TASK DIRECTIONS:
Scan the lines below for the string "said". Reply with how many match, and no other words.
-------- EXERCISE MATERIAL --------
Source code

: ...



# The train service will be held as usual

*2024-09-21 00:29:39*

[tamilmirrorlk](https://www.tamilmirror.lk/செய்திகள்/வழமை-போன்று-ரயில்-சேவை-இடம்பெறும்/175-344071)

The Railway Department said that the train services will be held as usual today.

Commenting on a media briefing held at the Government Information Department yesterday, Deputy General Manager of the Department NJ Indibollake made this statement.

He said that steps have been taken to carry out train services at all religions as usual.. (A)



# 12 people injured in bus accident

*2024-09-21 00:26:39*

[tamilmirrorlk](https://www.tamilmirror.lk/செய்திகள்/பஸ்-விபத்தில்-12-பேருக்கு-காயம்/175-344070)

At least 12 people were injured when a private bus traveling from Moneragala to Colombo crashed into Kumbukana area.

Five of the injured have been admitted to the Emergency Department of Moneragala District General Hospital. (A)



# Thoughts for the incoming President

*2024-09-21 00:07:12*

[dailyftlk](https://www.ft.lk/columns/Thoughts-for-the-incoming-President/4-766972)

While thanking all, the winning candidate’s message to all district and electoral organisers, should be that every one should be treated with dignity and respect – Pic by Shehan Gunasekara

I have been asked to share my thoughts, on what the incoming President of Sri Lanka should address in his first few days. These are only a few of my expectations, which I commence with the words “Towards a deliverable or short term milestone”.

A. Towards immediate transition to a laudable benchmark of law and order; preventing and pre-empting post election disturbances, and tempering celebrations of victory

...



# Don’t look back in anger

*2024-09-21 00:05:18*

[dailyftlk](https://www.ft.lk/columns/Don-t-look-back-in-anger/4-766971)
--------
YOUR SOLUTION:
2